Upon making the move into teaching at URI, Menezes has instituted several training techniques from the Metcalf Institute into her courses at URI.
“I apply things from Metcalf Institute training, and especially relate to ways to be an effective communicator and the importance of journalistic coverage to environmental issues directly into my class,” Menezes said.
Environmental science and management graduate student Elise Mason has taken two courses with Menezes and sees her as very personal.

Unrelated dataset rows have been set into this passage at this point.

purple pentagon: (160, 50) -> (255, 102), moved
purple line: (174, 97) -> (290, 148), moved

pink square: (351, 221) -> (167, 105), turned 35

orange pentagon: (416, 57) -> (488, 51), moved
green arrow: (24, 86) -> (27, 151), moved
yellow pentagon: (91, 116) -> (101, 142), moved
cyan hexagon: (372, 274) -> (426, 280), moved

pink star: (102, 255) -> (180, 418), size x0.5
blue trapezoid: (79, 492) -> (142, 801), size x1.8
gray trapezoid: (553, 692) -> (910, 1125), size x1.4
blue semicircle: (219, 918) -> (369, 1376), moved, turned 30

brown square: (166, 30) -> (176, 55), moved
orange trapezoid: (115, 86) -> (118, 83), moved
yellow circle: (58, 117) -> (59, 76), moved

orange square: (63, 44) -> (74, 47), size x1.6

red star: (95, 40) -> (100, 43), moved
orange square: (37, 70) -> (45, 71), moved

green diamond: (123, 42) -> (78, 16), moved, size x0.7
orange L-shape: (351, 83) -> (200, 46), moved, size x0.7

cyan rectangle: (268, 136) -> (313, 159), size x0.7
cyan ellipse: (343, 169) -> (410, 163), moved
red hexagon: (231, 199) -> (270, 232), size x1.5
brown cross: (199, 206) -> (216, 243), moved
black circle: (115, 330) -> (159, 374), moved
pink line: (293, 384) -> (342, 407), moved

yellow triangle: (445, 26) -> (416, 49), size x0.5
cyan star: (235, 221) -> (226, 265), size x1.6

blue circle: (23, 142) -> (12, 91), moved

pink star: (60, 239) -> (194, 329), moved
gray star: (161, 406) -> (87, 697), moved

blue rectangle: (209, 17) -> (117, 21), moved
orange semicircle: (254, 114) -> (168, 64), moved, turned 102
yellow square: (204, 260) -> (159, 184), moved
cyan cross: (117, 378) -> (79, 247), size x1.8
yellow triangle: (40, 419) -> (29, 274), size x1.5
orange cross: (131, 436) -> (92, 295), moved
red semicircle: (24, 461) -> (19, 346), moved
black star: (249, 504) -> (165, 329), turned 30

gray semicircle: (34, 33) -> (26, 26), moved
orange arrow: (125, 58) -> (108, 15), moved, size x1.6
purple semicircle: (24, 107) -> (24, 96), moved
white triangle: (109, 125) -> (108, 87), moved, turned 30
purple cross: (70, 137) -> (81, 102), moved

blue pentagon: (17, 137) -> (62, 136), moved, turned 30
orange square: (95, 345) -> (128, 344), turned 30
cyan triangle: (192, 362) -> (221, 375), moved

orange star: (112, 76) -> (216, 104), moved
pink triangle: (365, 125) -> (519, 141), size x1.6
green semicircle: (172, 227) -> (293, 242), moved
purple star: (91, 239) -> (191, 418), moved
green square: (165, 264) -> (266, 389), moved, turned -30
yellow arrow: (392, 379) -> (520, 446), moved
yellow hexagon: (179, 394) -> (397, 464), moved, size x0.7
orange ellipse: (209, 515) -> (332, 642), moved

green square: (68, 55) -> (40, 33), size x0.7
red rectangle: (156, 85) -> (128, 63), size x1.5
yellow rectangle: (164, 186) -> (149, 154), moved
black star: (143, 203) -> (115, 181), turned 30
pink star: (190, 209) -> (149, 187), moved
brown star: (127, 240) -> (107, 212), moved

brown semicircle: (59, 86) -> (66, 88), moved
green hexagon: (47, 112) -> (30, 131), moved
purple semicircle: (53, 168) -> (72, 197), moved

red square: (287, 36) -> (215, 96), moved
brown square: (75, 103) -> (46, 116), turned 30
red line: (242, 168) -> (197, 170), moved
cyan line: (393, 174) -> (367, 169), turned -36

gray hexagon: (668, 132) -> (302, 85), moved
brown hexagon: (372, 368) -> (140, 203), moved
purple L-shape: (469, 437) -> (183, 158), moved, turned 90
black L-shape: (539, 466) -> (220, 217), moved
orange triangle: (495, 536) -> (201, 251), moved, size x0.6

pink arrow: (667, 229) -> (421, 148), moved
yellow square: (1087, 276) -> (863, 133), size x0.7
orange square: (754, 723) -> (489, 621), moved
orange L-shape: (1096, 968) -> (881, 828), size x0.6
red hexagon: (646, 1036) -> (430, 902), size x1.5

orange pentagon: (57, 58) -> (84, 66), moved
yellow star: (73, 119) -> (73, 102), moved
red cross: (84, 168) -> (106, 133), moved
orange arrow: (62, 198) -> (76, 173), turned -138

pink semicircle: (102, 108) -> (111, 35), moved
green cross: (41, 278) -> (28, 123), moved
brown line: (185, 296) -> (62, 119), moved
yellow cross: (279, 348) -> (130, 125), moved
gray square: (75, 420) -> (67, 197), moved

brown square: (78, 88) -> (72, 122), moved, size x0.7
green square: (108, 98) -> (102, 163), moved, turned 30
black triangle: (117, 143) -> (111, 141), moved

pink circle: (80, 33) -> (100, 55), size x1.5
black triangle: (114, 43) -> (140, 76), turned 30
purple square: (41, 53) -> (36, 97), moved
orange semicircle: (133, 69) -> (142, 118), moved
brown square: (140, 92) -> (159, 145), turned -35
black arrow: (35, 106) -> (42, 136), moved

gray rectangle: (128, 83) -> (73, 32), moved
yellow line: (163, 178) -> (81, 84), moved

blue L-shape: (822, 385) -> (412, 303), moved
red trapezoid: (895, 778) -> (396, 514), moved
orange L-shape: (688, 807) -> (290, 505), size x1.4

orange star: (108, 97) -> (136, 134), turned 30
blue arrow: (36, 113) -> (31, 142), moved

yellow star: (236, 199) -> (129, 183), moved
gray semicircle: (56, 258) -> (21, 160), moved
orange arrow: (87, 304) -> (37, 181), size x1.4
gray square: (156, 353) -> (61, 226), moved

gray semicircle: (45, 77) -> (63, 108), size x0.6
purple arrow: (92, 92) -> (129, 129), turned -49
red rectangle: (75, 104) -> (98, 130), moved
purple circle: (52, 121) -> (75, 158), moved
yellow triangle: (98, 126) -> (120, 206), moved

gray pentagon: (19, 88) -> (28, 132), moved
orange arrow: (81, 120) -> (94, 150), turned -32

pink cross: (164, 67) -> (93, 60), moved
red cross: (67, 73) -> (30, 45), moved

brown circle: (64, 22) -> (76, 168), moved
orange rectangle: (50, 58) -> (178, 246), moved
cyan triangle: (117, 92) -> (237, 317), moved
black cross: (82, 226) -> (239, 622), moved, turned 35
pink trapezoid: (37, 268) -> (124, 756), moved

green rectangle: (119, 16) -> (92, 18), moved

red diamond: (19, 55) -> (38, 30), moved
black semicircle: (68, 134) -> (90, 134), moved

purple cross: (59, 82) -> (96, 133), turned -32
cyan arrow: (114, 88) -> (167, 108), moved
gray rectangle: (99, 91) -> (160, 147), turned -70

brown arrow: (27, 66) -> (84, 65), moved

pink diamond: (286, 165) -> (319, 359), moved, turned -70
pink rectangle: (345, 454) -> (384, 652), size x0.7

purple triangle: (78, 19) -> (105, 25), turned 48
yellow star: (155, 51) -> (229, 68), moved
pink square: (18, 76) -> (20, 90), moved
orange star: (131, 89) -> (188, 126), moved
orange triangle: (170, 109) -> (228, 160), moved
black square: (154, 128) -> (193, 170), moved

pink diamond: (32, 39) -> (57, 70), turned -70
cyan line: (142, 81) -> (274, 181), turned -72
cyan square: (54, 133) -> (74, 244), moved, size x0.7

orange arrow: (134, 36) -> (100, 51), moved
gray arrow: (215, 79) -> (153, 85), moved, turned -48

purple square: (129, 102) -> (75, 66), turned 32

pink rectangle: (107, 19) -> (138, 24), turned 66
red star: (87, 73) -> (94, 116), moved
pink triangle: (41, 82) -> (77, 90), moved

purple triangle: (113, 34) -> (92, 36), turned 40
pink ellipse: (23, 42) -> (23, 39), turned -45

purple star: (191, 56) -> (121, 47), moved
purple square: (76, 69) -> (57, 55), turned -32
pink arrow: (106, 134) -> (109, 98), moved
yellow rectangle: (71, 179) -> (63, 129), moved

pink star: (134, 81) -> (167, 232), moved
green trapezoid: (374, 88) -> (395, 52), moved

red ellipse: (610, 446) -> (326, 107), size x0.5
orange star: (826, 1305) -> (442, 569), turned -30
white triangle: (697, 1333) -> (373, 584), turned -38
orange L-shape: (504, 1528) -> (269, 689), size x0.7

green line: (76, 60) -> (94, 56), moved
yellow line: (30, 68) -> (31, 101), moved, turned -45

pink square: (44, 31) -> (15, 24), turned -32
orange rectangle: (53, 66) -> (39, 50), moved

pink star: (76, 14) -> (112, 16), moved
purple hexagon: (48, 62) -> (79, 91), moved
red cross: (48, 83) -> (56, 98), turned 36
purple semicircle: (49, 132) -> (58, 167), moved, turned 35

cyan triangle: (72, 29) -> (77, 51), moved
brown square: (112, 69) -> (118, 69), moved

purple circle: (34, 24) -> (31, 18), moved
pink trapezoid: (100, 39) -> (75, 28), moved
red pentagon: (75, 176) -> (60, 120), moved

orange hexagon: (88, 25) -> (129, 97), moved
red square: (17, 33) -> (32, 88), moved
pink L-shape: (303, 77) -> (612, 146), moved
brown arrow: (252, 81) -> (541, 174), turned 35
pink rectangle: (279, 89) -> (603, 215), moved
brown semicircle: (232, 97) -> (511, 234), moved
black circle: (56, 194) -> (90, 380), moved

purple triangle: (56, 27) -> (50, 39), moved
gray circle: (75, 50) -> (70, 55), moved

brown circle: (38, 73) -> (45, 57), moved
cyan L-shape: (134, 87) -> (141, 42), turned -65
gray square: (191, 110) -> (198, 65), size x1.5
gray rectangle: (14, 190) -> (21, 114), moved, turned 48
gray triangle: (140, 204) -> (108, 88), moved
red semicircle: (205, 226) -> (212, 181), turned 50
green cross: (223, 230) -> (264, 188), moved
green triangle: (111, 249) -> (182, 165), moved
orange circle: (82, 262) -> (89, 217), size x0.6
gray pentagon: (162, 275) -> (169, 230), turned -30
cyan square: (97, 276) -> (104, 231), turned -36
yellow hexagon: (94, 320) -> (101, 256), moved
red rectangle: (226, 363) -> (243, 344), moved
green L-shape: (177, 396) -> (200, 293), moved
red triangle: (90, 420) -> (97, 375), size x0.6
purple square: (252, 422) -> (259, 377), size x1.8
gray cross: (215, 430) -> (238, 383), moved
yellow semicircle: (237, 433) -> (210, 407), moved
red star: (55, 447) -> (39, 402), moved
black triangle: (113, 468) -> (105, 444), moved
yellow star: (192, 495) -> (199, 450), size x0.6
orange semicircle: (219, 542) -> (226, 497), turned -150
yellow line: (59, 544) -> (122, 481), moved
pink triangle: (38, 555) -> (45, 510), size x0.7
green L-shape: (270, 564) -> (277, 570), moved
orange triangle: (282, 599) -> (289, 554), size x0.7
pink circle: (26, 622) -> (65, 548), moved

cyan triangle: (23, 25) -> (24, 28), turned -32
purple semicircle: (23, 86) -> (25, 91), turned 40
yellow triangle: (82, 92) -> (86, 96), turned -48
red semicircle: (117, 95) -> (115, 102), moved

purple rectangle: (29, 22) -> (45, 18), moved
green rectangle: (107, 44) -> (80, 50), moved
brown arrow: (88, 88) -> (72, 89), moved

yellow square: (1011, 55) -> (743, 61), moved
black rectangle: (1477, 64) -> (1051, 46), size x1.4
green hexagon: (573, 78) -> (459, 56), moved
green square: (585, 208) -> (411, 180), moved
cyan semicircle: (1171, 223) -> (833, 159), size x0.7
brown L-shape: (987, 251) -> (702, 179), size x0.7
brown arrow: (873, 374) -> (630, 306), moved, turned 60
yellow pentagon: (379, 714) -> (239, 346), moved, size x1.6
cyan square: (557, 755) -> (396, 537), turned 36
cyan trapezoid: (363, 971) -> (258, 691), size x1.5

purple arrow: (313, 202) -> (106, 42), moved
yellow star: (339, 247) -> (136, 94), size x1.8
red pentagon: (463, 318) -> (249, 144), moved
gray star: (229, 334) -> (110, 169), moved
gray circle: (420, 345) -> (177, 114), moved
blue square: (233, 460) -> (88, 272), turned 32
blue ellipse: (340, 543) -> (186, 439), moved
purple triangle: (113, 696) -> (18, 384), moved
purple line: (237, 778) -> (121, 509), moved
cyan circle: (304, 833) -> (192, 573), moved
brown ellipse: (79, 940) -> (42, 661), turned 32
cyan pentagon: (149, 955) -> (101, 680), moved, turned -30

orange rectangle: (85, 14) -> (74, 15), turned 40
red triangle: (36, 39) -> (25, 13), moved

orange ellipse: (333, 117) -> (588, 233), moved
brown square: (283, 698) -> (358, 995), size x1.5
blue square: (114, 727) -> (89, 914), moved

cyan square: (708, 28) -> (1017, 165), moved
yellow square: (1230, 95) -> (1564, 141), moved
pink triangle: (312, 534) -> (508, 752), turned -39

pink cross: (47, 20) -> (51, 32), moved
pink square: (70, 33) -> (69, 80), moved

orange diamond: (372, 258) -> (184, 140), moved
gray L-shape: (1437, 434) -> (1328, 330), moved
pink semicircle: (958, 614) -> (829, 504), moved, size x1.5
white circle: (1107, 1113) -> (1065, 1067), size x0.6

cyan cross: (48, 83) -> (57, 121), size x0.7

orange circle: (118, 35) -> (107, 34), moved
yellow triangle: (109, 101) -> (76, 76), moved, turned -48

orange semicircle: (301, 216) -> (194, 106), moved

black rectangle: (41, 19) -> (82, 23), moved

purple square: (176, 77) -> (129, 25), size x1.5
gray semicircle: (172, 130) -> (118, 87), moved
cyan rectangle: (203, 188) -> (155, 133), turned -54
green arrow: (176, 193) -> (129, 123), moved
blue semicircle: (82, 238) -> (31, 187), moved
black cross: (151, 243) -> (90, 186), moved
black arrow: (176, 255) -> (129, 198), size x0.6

According to Mason, Menezes is someone who wants students to form opinions on the topics they discussed in class.
“Her teaching style is very open and conversational,” said Mason. “She really wants to hear your point of view and how you react to the readings that she has assigned and she wants to facilitate a discussion and then relay the information through that.”
Menezes’s greatest achievement at the Metcalf Institute was a symposium hosted at URI known as the Inclusive SciComm Symposium.
“By creating this conference, this was the first time in the U.S. that the very wide variety of disciplines and settings for inclusive science communication could come together and learn from one another,” said Menezes.
One of the goals that Menezes has for the near future is to bring the Metcalf Institute more thoroughly into the URI Kingston Campus in the future.
“We are trying to make sure that the Metcalf Institute is really integrated across URI,” said Menezes. “Especially since we’ve moved from the main campus to the Bay Campus, I spent a lot of time meeting with faculty and staff across URI to think about ways that we can be working across departments and colleges.”